In the above, $\mathbf{a}$ and $\mathbf{\tau}$ are a vectors, $\text{diag}(\mathbf{\tau})$ is the diagonal matrix with elements of $\mathbf{\tau}$ on its diagonal, and $\mathbf{\Omega}$ is a symmetric matrix. The elements in vectors $\mathbf{a}$ and $\mathbf{\tau}$ don't rely on any element of $\mathbf{\Omega}$.

From the matrix cookbook, I can see rules such as

$$\frac{\delta\mathbf{a}^T\mathbf{X}^{-1}\mathbf{b}}{\delta\mathbf{X}}=-\mathbf{X}^{-T}\mathbf{ab}^T\mathbf{X}^{-T}$$

However, I'm having trouble finding a rule for when you are differentiating by a matrix which is only one of a product of matrices that is being inverted?
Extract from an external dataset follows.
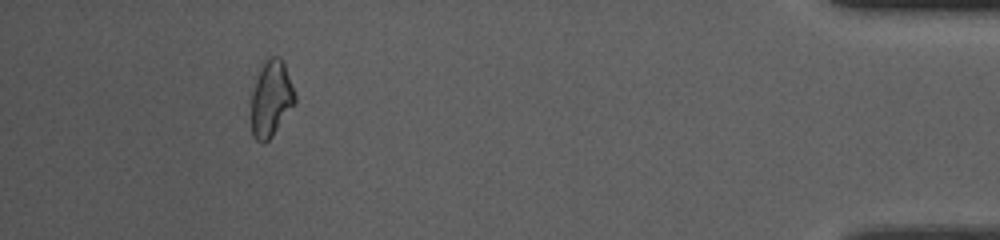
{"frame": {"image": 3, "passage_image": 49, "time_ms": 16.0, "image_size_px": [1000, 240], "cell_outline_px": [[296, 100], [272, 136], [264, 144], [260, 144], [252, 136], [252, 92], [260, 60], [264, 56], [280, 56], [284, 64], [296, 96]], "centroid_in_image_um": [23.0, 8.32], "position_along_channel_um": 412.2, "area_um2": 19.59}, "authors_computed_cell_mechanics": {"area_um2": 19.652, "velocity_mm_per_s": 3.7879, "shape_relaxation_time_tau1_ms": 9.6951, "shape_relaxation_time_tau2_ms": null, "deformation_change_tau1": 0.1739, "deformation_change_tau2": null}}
Any guidance would be appreciated.

(Context - I am trying to calculate values for the derivatives of the log posterior of a model with respect to different parameters (in this case the correlation matrix $\mathbf{\Omega}$) in order to write a model fitting algorithm)

Answer 1

Define the matrices $${ B = B^T = {\rm Diag}(\tau), \quad X = X^T = B\,\Omega\,B, \quad dX = B\,d\Omega\,B }$$ Use the result from the cookbook (with $b=a$) to write the differential of the function (in terms of $dX$), then substitute the above definitions (in terms of $d\Omega$) and find the gradient (with respect to $\Omega$). $$\eqalign{ \phi &= a^TX^{-1}a \cr d\phi &= \Big(\frac{\partial\phi}{\partial X}\Big):dX = -(X^{-T}aa^TX^{-T}):dX \cr &= -(X^{-1}aa^TX^{-1}):(B\,d\Omega\,B) \cr &= -(BX^{-1}aa^TX^{-1}B):d\Omega \cr &= -\big(\Omega^{-1}B^{-1}aa^TB^{-1}\Omega^{-1}\big):d\Omega \cr \frac{\partial\phi}{\partial\Omega} &= -\Omega^{-1}B^{-1}aa^TB^{-1}\Omega^{-1} \cr }$$ where a colon has been used to denote the trace/Frobenius product, i.e. $\,A:B = {\rm Tr}(A^TB)$